Le meilleur antidote aux mesquineries de l’époque ? La peinture gargantuesque, géniale, d’Orsten Groom, exposé au musée Paul Valéry de Sète. Indispensable.

La vapeur nacrée d’une brume toute bretonne émousse les appas traditionnels (soleil, insolence de lapis-lazuli de la mer) de Sète, et les hérissements des tombes du cimetière marin, pointant leurs têtes minérales au-dessus du mur qui le sépare du musée Paul Valéry, dressent un décor ad hoc à ma conversation zigzagante, grave et capricieuse à la fois, avec Orsten Groom, au cours du déjeuner qui précède la visite. 

Du fatras (un terme qu’il affectionne) de mes notes accidentées et myopement prises, j’extrais cet échantillon en forme de salve de notre jeu de ricochets verbaux, mentaux et intellectuels : Flaubert, les capacités cognitives du poulpe, le Tsimtsoum de la mystique juive, la surface et la peau, Zappa, Shane McGowan (RIP), prophétie et prophètes, Kafka… Cette parole toute de spontanéité réfléchie, si l’on peut dire, je l’écoute à nouveau dans la rétrospective, alors qu’il passe de tableau en tableau, ses explications tenant de la révélation d’un dessein de peintre.
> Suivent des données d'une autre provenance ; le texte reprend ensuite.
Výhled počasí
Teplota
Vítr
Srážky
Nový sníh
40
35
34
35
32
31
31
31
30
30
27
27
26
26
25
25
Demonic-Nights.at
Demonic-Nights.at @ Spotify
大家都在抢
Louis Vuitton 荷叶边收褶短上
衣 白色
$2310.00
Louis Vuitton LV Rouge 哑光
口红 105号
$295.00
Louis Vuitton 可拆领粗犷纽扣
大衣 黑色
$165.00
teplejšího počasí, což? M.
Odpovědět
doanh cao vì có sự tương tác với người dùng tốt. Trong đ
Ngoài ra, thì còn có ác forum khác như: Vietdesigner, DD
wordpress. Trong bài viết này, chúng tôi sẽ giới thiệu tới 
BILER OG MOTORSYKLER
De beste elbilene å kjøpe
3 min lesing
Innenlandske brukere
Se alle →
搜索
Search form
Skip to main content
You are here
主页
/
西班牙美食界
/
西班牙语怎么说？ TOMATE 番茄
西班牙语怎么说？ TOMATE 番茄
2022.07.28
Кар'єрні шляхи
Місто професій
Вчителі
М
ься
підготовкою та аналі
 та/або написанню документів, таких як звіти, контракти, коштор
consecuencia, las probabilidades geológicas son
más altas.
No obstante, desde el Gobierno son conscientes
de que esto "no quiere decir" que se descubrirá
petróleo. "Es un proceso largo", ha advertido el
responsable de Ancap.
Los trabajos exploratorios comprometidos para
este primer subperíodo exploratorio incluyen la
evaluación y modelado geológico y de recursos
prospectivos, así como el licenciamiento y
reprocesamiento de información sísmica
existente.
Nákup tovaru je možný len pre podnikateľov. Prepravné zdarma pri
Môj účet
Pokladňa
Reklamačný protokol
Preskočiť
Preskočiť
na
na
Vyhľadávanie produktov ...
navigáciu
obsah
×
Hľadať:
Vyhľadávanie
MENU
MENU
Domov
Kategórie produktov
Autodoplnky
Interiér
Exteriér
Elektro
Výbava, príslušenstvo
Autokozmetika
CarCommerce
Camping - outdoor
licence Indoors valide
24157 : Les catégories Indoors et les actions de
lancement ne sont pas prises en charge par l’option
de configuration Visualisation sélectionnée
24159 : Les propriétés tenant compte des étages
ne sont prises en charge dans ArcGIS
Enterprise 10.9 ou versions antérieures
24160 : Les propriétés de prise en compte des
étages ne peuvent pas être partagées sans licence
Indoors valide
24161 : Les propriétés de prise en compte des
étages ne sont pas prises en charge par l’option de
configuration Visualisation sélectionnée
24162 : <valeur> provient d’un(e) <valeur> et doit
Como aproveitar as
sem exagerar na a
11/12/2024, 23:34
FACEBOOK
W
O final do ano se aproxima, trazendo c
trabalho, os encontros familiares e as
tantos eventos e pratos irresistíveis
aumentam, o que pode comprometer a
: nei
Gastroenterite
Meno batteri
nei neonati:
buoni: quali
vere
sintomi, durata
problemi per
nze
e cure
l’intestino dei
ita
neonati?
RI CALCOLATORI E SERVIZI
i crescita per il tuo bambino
Révélation paradoxale, puisque, si elle s’effectue à la faveur d’une éruption érudite d’associations souterraines (la peinture est pour lui indissociable d’une « enquête », autre vocable qu’il prise), elle énonce une méthode concertée, rigoureuse et opiniâtre, qu’il apparente à celle de l’archéologue : il s’agit de « découvrir à rebours ce que la peinture fait advenir sous mes doigts ». Cette parole, me dis-je, cet éréthisme pourtant calme et lucide des mots, une nosographie spirituelle la rangerait à la rubrique des maladies – mais au sens où l’entendait Novalis : « Nos maladies sont toutes des phénomènes d’une sensibilité accrue qui veut se transformer en forces supérieures. » 

À l’instar de sa peinture et de cette exubérance bouillonnante de fièvre chaude, de ces rouges hurlants d’épanchements sanguins, de cette anarchique réticulation des lignes irriguant les toiles comme des tissus embrasés, ou encore de ces silhouettes de l’histoire de l’art parentes des spectres qu’enfantent les poussées de la température corporelle dans des draps froissés et trempés d’insomniaque sueur. Le corpus agité, martyrisé de cette peinture retrouve-t-il la sagesse des bourreaux qu’est le dolorisme chrétien – la douleur comme accès à la révélation ? Je ne sais pas, et qu’importe ; ce qui compte, c’est que la maladie picturale devient témoignage d’une volonté individuelle qui s’abolit (l’idée d’« illustration autobiographique » fait grimacer Orsten Groom) et se fond dans les « forces supérieures » de Novalis, c’est-à-dire dans… Dans quoi au juste ?

C’est ici qu’Orsten Groom se révèle véritablement peintre, et non penseur-qui-peindrait, tout rompu que fût le penseur à l’exercice brillant de la voltige, tout sincère et grave qu’il fût aussi. Irradiations, poussées des formes hors du fond et résorption concomitante dans ces mêmes fonds, foisonnement et extinction, grossièreté et maîtrise : l’informe hésite et tremble au seuil de la forme – comme un organisme malade sur le point de muter en on ne sait quelle forme de vie supérieure. 

Orsten Groom, Volcan du coma, musée Paul Valéry, Sète, jusqu’au 25 février.